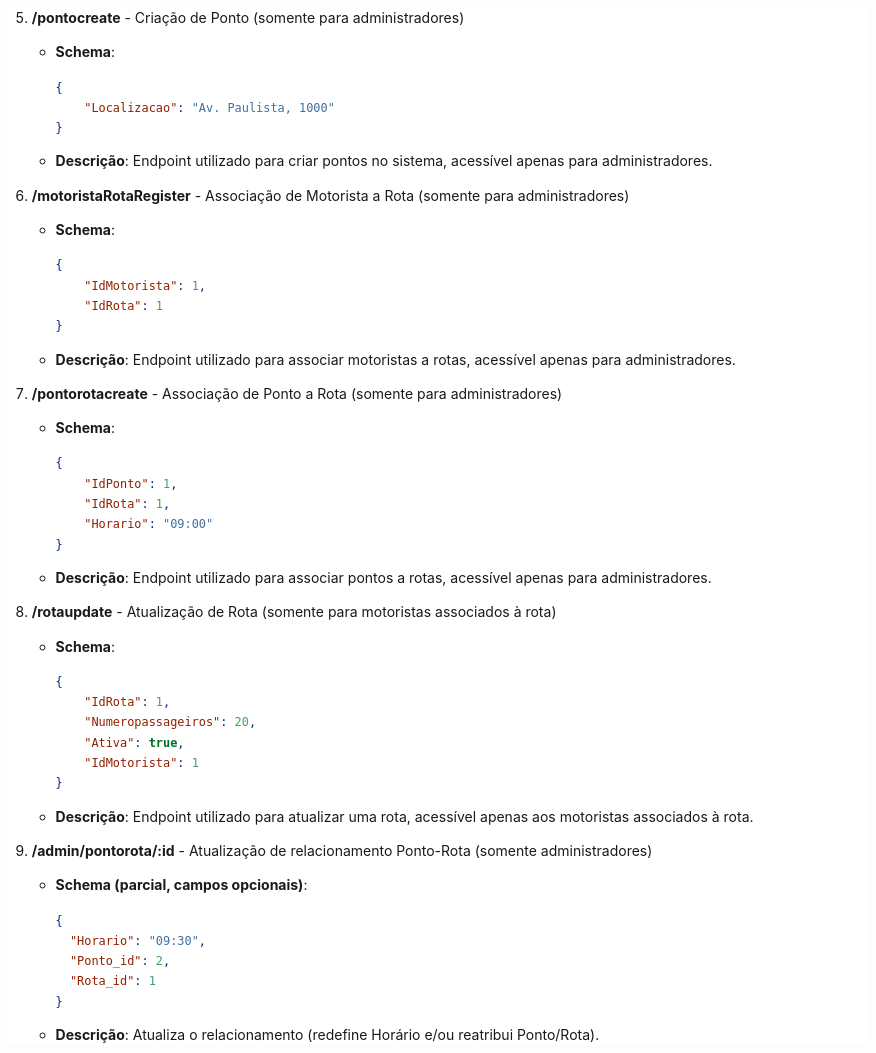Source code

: 5. **/pontocreate** - Criação de Ponto (somente para administradores)
    - **Schema**:
      ```json
      {
          "Localizacao": "Av. Paulista, 1000"
      }
      ```
    - **Descrição**: Endpoint utilizado para criar pontos no sistema, acessível apenas para administradores.

6. **/motoristaRotaRegister** - Associação de Motorista a Rota (somente para administradores)
    - **Schema**:
      ```json
      {
          "IdMotorista": 1, 
          "IdRota": 1
      }
      ```
    - **Descrição**: Endpoint utilizado para associar motoristas a rotas, acessível apenas para administradores.

7. **/pontorotacreate** - Associação de Ponto a Rota (somente para administradores)
    - **Schema**:
      ```json
      {
          "IdPonto": 1, 
          "IdRota": 1, 
          "Horario": "09:00"
      }
      ```
    - **Descrição**: Endpoint utilizado para associar pontos a rotas, acessível apenas para administradores.

8. **/rotaupdate** - Atualização de Rota (somente para motoristas associados à rota)
    - **Schema**:
      ```json
      {
          "IdRota": 1, 
          "Numeropassageiros": 20, 
          "Ativa": true, 
          "IdMotorista": 1
      }
      ```
    - **Descrição**: Endpoint utilizado para atualizar uma rota, acessível apenas aos motoristas associados à rota.

9. **/admin/pontorota/:id** - Atualização de relacionamento Ponto-Rota (somente administradores)
    - **Schema (parcial, campos opcionais)**:
      ```json
      {
        "Horario": "09:30",
        "Ponto_id": 2,
        "Rota_id": 1
      }
      ```
    - **Descrição**: Atualiza o relacionamento (redefine Horário e/ou reatribui Ponto/Rota).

::::::

Give back the material above exactly as written, but omit the images.

REPLY:
Source code

: 5. **/pontocreate** - Criação de Ponto (somente para administradores)
    - **Schema**:
      ```json
      {
          "Localizacao": "Av. Paulista, 1000"
      }
      ```
    - **Descrição**: Endpoint utilizado para criar pontos no sistema, acessível apenas para administradores.

6. **/motoristaRotaRegister** - Associação de Motorista a Rota (somente para administradores)
    - **Schema**:
      ```json
      {
          "IdMotorista": 1, 
          "IdRota": 1
      }
      ```
    - **Descrição**: Endpoint utilizado para associar motoristas a rotas, acessível apenas para administradores.

7. **/pontorotacreate** - Associação de Ponto a Rota (somente para administradores)
    - **Schema**:
      ```json
      {
          "IdPonto": 1, 
          "IdRota": 1, 
          "Horario": "09:00"
      }
      ```
    - **Descrição**: Endpoint utilizado para associar pontos a rotas, acessível apenas para administradores.

8. **/rotaupdate** - Atualização de Rota (somente para motoristas associados à rota)
    - **Schema**:
      ```json
      {
          "IdRota": 1, 
          "Numeropassageiros": 20, 
          "Ativa": true, 
          "IdMotorista": 1
      }
      ```
    - **Descrição**: Endpoint utilizado para atualizar uma rota, acessível apenas aos motoristas associados à rota.

9. **/admin/pontorota/:id** - Atualização de relacionamento Ponto-Rota (somente administradores)
    - **Schema (parcial, campos opcionais)**:
      ```json
      {
        "Horario": "09:30",
        "Ponto_id": 2,
        "Rota_id": 1
      }
      ```
    - **Descrição**: Atualiza o relacionamento (redefine Horário e/ou reatribui Ponto/Rota).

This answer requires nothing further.